In Nairobi, many street kids inhale glue for a cheap high, and many of the dealers who sell them the glue are women. They’re called Mama Pimas. The World’s Anders Kelto met one Mama Pima who explains that she entered this illegal trade, which harms children, as a way to feed her own.
In Mathare, a dense slum on the northern edge of Kenya’s capital, Nairobi, dozens of kids in filthy clothes hang out along a dirt road.
They sit on piles of trash, holding small plastic bottles under their noses. They are sniffing glue — a thick, industrial glue meant for shoe repair and upholstery.
Joseph Nganga, 15, says he inhales the fumes all day long. “When I’m really high on glue, even if you try to get my attention, if you call my name, I won’t hear you,” he says.
Thousands of street kids in Nairobi are addicted to glue. It’s cheap — about 25 cents for a small bottle — and the high lasts several hours.
Gathering places for addicts go by a common nickname: glue bars.
“Children from all over, they can go there, get a shot, and just enjoy the glue,” says Jones Muchedu of the Undugu Society, an organization that helps street kids. At a glue bar, he says, “no one will come and arrest them.”
Glue isn’t a controlled substance, but it is illegal for kids to sniff it. It leads to brain damage and can cause sudden death. Selling glue to children is also illegal.
But it’s not hard to find the dealer who supplies this glue bar.
A few blocks away, sitting on a stump at a quiet street corner, is a woman chomping on a toothpick. She’s 27-years-old — and pregnant. It takes some convincing, but she eventually agrees to talk.
“I started selling glue because of poverty,” she says. “I can’t get a job, and I can’t make a living. I have to get money to feed my children — they need food and clothes. This is the only work I can find.”
In Nairobi, most of the glue dealers are women. They’re called mama pimas — a Swahili term meaning, “women who measure or weigh.” This mama pima asks to be called “Jane.”

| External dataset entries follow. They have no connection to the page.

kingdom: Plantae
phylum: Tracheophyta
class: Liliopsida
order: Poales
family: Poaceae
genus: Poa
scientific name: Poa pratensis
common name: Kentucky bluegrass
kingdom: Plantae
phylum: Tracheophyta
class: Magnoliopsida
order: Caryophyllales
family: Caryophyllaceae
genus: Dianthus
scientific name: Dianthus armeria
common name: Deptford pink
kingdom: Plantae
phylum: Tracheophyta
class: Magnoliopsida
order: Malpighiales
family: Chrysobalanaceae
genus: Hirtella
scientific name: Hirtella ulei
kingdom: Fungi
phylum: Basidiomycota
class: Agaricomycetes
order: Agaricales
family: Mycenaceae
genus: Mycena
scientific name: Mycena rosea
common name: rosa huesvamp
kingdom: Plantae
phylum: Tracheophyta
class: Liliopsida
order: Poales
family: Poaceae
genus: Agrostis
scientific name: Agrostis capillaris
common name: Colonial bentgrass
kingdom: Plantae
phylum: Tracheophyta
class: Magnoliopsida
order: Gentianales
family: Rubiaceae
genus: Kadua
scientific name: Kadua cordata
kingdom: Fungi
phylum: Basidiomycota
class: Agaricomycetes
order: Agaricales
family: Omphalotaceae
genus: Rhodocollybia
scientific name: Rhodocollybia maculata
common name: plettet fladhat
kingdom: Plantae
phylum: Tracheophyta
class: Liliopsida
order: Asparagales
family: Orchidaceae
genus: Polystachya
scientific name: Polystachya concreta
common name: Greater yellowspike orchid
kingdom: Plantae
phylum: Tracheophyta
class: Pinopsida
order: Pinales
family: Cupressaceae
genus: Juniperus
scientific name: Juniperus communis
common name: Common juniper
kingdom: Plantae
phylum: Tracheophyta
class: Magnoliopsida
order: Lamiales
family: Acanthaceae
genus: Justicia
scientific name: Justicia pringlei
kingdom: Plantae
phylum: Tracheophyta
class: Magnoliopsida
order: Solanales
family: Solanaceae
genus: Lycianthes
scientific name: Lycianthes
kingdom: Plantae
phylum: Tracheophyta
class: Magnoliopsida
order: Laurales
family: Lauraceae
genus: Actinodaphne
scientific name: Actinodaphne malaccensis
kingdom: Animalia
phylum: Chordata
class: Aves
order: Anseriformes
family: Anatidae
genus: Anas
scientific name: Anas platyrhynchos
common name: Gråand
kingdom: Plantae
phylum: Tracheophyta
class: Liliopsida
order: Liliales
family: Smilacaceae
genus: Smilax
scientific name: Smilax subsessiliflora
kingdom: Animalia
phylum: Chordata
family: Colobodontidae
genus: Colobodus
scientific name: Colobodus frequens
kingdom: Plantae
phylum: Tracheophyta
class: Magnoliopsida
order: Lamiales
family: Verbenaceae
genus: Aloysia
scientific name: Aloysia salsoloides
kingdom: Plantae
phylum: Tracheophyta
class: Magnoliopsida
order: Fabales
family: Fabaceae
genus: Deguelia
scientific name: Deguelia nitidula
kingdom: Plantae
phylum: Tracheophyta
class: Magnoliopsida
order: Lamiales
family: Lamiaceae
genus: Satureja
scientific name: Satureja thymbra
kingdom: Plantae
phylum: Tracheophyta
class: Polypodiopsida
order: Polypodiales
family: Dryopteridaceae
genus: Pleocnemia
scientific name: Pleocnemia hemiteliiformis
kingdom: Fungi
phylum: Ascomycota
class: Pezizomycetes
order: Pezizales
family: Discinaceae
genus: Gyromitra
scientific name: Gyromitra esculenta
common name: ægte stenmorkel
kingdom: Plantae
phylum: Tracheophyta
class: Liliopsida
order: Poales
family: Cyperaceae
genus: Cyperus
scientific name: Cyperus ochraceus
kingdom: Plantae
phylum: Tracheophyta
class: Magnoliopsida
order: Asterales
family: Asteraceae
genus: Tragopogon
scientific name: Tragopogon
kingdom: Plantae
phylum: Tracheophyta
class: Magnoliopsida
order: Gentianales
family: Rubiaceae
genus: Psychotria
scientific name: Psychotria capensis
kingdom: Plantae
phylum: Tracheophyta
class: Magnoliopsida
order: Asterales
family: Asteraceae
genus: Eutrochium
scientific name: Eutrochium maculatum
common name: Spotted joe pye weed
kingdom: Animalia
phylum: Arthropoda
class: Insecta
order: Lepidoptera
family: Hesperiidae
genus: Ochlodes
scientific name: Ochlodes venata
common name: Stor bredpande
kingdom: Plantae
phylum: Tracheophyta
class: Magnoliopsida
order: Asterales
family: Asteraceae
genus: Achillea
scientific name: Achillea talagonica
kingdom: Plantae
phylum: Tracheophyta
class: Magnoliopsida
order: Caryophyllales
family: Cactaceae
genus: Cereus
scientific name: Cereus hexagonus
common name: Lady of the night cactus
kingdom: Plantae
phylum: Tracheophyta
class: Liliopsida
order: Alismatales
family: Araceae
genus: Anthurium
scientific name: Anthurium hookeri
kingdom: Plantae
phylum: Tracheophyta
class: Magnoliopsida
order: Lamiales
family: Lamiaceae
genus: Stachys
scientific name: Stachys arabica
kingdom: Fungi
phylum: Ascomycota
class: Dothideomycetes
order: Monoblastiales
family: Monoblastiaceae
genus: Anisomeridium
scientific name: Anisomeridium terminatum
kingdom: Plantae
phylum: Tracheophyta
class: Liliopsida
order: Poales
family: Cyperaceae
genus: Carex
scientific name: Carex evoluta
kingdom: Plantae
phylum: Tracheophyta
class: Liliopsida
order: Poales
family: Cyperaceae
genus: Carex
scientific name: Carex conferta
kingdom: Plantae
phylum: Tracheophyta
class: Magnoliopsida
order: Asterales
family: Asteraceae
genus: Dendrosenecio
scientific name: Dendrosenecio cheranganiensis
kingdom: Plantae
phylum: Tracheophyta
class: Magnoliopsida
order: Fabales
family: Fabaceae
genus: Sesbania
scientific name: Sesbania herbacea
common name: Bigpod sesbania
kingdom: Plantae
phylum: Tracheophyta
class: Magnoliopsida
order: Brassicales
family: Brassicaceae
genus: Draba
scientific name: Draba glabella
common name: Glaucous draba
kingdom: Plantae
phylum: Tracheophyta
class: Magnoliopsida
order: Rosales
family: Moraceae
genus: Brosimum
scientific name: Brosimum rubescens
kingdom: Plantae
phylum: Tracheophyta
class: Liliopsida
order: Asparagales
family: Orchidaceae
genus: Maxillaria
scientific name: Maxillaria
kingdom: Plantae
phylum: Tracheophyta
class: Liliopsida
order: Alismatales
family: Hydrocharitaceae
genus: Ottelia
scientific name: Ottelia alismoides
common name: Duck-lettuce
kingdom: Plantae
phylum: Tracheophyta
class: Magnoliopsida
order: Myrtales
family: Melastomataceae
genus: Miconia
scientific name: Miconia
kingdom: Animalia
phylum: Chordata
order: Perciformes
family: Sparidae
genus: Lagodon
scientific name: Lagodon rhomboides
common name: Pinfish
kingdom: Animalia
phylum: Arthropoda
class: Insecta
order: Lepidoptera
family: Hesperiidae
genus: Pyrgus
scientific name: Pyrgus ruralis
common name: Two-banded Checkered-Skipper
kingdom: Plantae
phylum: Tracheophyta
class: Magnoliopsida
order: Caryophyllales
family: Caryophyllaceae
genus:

“I have three daughters, ages thirteen, seven, and four, and a fourth child on the way,” she says. “With the money that I and my husband make — he also sells glue — we can pay school fees and feed our kids. The children are healthy and doing well in school, and none of them sniff glue,” she adds.
“But sometimes I feel very guilty, especially when I sell glue to very small kids. They’re just children — like my own.”
It’s a disturbing moral dilemma that Jane faces — exploiting children to feed her own — but she seems to have developed her own code of ethics. She claims there are some things she won’t do.
“Sometimes, when I see an innocent child who comes to buy glue, I refuse,” she says. “I think, this is someone who has not been abused, who doesn’t live on the streets — they will be more harmed by the glue.”
But she says she doesn’t feel bad about selling glue to children who look like they’ve sniffing for a long time, or who look like they live on the street.
“In that situation, I usually don’t feel guilty,” she says. “I need the money. If I don’t sell to them, what will my family eat tonight?”
Jane may be taking advantage of street kids — and making judgments about how “innocent” they are — but she is also being exploited. Police regularly extort money from dealers like Jane. Glue manufacturers and vendors make money by selling her their product. And neighborhood bosses charge for the right to sell glue in their areas.
Jones Muchedu, the advocate for street children, says a lot of people capitalize on the desperation of mama pimas like Jane.
“There’s a chain of other people who are benefiting,” he says. “There’s a lot of corruption, and it’s becoming a good business.”